## The data

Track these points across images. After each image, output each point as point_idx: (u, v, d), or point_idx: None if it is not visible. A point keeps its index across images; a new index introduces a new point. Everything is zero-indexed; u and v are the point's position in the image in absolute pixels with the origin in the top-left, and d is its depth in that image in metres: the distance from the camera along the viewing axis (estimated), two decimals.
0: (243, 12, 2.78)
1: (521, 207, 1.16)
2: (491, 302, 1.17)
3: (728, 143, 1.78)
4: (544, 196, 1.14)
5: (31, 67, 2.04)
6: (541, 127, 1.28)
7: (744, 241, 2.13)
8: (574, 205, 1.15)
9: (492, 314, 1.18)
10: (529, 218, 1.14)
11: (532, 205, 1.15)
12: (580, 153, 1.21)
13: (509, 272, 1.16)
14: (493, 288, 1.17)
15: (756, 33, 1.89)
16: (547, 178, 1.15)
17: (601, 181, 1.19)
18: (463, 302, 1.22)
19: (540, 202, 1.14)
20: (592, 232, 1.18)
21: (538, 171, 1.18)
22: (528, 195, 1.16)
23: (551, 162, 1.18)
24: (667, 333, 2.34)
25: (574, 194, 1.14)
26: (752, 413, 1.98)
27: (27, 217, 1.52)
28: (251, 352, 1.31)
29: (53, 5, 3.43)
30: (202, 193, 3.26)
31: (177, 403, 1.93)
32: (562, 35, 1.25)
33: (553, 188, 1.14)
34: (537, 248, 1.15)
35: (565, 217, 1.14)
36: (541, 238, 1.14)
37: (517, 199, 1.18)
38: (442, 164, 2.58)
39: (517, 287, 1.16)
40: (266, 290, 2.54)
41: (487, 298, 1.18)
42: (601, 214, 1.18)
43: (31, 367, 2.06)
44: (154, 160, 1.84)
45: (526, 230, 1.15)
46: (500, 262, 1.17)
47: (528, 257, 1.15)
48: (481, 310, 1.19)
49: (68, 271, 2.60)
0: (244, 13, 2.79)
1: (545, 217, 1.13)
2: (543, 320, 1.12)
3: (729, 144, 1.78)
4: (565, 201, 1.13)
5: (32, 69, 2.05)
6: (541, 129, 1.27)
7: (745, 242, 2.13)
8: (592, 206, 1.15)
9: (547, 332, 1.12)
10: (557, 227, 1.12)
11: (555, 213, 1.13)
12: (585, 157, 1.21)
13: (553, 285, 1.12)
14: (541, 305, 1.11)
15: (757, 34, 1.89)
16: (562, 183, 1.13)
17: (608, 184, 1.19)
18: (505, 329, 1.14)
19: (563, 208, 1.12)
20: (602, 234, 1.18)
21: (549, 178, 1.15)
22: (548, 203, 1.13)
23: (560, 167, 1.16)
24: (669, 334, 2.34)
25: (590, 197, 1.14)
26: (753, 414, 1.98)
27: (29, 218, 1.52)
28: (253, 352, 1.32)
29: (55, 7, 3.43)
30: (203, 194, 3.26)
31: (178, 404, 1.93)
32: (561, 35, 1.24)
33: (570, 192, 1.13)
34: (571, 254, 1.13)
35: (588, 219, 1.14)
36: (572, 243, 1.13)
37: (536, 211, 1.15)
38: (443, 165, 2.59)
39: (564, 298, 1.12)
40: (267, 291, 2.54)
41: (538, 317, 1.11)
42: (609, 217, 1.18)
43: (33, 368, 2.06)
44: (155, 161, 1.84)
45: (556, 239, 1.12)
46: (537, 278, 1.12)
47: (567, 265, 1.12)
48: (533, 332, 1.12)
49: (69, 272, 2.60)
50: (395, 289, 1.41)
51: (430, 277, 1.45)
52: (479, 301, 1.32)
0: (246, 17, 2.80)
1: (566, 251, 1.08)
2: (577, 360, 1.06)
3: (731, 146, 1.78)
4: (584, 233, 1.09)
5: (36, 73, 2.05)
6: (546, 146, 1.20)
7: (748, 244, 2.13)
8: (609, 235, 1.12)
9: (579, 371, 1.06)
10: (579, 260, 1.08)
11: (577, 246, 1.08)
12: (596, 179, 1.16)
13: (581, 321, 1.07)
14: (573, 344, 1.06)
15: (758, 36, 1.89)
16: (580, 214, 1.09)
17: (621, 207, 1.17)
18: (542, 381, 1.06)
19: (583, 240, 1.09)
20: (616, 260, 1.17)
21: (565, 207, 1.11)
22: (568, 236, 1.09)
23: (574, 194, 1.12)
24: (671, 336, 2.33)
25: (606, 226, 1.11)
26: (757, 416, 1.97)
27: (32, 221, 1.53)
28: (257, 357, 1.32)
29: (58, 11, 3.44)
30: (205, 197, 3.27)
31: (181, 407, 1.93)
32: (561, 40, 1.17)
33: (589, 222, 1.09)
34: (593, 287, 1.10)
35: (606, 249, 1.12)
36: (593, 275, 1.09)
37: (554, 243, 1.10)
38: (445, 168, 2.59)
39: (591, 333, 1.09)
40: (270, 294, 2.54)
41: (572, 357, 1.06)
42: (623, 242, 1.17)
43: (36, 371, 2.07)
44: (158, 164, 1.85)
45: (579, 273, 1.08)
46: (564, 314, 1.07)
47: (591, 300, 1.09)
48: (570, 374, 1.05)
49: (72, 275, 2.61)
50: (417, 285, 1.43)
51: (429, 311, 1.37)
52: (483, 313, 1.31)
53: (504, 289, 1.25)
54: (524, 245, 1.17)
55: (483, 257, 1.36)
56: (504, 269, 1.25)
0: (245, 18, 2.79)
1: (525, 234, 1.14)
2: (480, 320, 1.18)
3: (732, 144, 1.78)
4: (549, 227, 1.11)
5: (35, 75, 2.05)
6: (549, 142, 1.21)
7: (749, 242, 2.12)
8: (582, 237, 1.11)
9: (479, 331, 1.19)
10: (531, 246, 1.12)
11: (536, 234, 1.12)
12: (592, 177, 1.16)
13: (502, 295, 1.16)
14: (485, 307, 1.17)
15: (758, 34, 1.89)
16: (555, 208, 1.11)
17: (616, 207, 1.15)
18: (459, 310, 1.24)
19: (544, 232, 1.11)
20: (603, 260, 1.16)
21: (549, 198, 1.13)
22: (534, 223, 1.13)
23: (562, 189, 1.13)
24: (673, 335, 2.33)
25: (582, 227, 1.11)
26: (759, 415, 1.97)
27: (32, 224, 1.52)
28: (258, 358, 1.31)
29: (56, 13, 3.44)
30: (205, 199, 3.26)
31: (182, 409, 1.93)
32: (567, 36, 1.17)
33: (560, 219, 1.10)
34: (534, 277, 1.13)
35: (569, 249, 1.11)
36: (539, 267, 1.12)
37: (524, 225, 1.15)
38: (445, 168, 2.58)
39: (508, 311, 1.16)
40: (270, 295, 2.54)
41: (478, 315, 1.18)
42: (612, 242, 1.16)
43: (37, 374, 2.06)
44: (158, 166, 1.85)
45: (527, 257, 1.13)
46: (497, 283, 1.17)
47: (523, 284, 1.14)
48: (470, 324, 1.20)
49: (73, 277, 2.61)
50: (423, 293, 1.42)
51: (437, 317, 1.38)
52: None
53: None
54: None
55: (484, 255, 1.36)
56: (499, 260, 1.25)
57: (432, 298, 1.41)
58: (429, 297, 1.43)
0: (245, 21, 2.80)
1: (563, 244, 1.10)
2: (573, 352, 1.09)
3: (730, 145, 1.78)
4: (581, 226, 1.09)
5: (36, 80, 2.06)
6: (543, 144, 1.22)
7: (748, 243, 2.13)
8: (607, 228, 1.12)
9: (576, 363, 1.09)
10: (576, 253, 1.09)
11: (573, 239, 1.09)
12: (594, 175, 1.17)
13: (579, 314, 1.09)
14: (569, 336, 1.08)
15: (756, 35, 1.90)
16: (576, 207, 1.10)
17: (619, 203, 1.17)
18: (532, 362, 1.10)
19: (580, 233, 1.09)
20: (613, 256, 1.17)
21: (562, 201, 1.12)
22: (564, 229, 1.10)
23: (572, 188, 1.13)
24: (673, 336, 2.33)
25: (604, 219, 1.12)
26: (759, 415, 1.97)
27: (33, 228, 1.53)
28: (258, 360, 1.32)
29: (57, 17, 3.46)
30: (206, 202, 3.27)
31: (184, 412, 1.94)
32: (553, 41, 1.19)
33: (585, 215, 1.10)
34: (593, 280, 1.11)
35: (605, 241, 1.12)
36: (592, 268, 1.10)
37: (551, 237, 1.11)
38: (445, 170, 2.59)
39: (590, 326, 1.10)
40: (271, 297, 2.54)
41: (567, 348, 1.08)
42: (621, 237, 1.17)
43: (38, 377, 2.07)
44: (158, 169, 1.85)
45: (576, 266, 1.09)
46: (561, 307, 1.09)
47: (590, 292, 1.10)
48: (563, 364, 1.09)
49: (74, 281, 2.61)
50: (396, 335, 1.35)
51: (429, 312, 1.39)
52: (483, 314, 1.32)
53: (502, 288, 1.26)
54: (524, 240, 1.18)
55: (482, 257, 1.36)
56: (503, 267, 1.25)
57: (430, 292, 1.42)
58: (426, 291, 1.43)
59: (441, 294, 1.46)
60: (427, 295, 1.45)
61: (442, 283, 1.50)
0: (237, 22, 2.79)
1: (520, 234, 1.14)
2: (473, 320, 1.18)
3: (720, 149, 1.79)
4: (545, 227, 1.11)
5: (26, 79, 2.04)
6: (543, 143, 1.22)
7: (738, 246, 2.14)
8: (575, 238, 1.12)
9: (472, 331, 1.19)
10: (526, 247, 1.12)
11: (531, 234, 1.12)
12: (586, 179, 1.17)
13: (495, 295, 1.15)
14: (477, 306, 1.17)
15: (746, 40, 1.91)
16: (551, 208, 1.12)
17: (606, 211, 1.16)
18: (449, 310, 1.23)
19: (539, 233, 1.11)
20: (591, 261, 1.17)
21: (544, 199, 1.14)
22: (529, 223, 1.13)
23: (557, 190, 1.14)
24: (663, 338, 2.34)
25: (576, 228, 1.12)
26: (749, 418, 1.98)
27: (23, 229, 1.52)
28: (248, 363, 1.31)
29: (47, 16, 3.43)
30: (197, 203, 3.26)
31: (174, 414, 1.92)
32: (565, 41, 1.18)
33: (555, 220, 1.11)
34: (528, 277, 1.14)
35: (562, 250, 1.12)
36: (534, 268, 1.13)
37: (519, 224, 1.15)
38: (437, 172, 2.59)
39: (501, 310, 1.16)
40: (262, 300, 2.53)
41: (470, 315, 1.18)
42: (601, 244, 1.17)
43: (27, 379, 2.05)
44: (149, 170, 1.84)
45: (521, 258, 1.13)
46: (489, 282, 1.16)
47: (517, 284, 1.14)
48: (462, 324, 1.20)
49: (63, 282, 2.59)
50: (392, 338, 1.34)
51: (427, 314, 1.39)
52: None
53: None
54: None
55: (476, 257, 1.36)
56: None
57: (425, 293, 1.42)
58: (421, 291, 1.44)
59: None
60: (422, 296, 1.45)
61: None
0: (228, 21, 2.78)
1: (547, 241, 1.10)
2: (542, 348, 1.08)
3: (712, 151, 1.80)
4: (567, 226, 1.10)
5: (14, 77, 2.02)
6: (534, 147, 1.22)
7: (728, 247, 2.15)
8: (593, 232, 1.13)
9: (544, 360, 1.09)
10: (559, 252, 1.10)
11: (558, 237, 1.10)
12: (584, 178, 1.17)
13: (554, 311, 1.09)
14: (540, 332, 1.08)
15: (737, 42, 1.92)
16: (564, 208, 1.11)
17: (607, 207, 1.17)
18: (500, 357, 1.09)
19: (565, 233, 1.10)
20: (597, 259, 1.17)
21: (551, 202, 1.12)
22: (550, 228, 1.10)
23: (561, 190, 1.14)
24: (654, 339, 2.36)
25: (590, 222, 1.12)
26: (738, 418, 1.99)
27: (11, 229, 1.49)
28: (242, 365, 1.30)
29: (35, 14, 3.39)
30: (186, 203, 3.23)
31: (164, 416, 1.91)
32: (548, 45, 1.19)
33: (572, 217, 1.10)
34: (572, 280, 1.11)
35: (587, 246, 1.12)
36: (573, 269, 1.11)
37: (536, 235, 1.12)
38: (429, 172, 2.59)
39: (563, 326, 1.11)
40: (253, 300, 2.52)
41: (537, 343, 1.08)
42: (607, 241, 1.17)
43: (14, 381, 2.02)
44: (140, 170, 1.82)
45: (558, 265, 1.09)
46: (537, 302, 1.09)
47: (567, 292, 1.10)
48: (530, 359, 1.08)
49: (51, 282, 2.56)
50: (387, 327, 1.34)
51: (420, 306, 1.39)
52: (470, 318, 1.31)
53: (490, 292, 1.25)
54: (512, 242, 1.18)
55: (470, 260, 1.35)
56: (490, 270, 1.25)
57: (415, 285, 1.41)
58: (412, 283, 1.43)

## What is expected
Write down, word for word, the lines above from the one containing "20: (592, 232, 1.18)" through the one containing "51: (430, 277, 1.45)", both ends included.

## Result of the task
20: (592, 232, 1.18)
21: (538, 171, 1.18)
22: (528, 195, 1.16)
23: (551, 162, 1.18)
24: (667, 333, 2.34)
25: (574, 194, 1.14)
26: (752, 413, 1.98)
27: (27, 217, 1.52)
28: (251, 352, 1.31)
29: (53, 5, 3.43)
30: (202, 193, 3.26)
31: (177, 403, 1.93)
32: (562, 35, 1.25)
33: (553, 188, 1.14)
34: (537, 248, 1.15)
35: (565, 217, 1.14)
36: (541, 238, 1.14)
37: (517, 199, 1.18)
38: (442, 164, 2.58)
39: (517, 287, 1.16)
40: (266, 290, 2.54)
41: (487, 298, 1.18)
42: (601, 214, 1.18)
43: (31, 367, 2.06)
44: (154, 160, 1.84)
45: (526, 230, 1.15)
46: (500, 262, 1.17)
47: (528, 257, 1.15)
48: (481, 310, 1.19)
49: (68, 271, 2.60)
0: (244, 13, 2.79)
1: (545, 217, 1.13)
2: (543, 320, 1.12)
3: (729, 144, 1.78)
4: (565, 201, 1.13)
5: (32, 69, 2.05)
6: (541, 129, 1.27)
7: (745, 242, 2.13)
8: (592, 206, 1.15)
9: (547, 332, 1.12)
10: (557, 227, 1.12)
11: (555, 213, 1.13)
12: (585, 157, 1.21)
13: (553, 285, 1.12)
14: (541, 305, 1.11)
15: (757, 34, 1.89)
16: (562, 183, 1.13)
17: (608, 184, 1.19)
18: (505, 329, 1.14)
19: (563, 208, 1.12)
20: (602, 234, 1.18)
21: (549, 178, 1.15)
22: (548, 203, 1.13)
23: (560, 167, 1.16)
24: (669, 334, 2.34)
25: (590, 197, 1.14)
26: (753, 414, 1.98)
27: (29, 218, 1.52)
28: (253, 352, 1.32)
29: (55, 7, 3.43)
30: (203, 194, 3.26)
31: (178, 404, 1.93)
32: (561, 35, 1.24)
33: (570, 192, 1.13)
34: (571, 254, 1.13)
35: (588, 219, 1.14)
36: (572, 243, 1.13)
37: (536, 211, 1.15)
38: (443, 165, 2.59)
39: (564, 298, 1.12)
40: (267, 291, 2.54)
41: (538, 317, 1.11)
42: (609, 217, 1.18)
43: (33, 368, 2.06)
44: (155, 161, 1.84)
45: (556, 239, 1.12)
46: (537, 278, 1.12)
47: (567, 265, 1.12)
48: (533, 332, 1.12)
49: (69, 272, 2.60)
50: (395, 289, 1.41)
51: (430, 277, 1.45)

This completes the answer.